What happened instead is the node switched to a NotReady status and all pods that were on it are now Pending.
However, the node does not restart or anything - it is just not used by Kubernetes. The GKE then thinks that there are enough resources as the VM has 0 CPU usage and won't scale up to 3.
I cannot manually SSH into the instance from console - it is stuck in the loading loop.
I can manually delete the instance and then it starts working - but I don't think that's the idea of fully managed.
One thing I noticed - not sure if related: in GCE console, when I look at VM instances, the Ready node is being used by the instance group and the load balancer (which is the service around an nginx entry point), but the NotReady node is only in use by the instance group - not the load balancer.

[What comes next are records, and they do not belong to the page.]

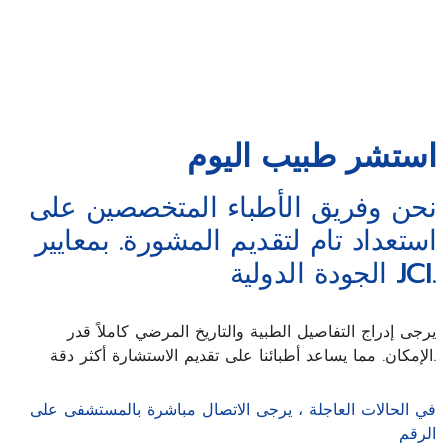
استشر طبيب اليوم
نحن وفريق الأطباء المتخصصين على
استعداد تام لتقديم المشورة. بمعايير
الجودة الدولية JCI.
يرجى إدراج التفاصيل الطبية والتاريخ المرضي كاملاً قدر
الإمكان. مما يساعد أطبائنا على تقديم الاستشارة أكثر دقة.
في الحالات العاجلة ، يرجى الاتصال مباشرة بالمستشفى على
الرقم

Furthermore, in kubectl get events, there was a line:
Warning CreatingLoadBalancerFailed {service-controller } Error creating load balancer (will retry): Failed to create load balancer for service default/proxy-service: failed to ensure static IP 104.199.xx.xx: error creating gce static IP address: googleapi: Error 400: Invalid value for field 'resource.address': '104.199.xx.xx'. Specified IP address is already reserved., invalid
I specified loadBalancerIP: 104.199.xx.xx in the definition of the proxy-service to make sure that on each restart the service gets the same (reserved) static IP.
Any ideas on how to prevent this from happening? So that if a node gets stuck in NotReady state it at least restarts - but ideally doesn't get into such state to begin with?
Thanks.
The first thing I would do is to define Resources and Limits for those pods.
Resources tell the cluster how much memory and CPU you think that the pod is going to use. You do this to help the scheduler to find the best location to run those pods.
Limits are crucial here: they are set to prevent your pods damaging the stability of the nodes. It's better to have a pod killed by an OOM than a pod bringing a node down because of resource starvation.
For example, in this case you're saying that you want 200m CPU (20%) for your pod but if for any chance it goes above 300 (30%), you want the scheduler to kill it and start a new one.
spec:
containers:
- image: nginx
imagePullPolicy: Always
name: nginx
resources:
limits:
cpu: 300m
memory: 200Mi
requests:
cpu: 200m
memory: 100Mi
You can read more here: http://kubernetes.io/docs/admin/limitrange/
For AWS I can tell. You can create dynamic scaling policies based on CPU and memory utilization.
It goes in NotReady state because of out of memory or maybe insufficient CPU. You can create a custom memory metric to collect memory metric of all the worker nodes in the cluster collectively and push it to cloudwatch.
You can follow this documentation- https://docs.aws.amazon.com/AWSEC2/latest/UserGuide/mon-scripts.html
CPU metric is already there so no need to create it. So a memory metric will be created for you cluster.
You can now create an alarm for it when it goes above certain threshold. Now you have to go to the Auto Scaling Group through AWS console. Now you have to add a scaling policy for your autoscaling group selecting the alarm that you created and add number of instance accordingly.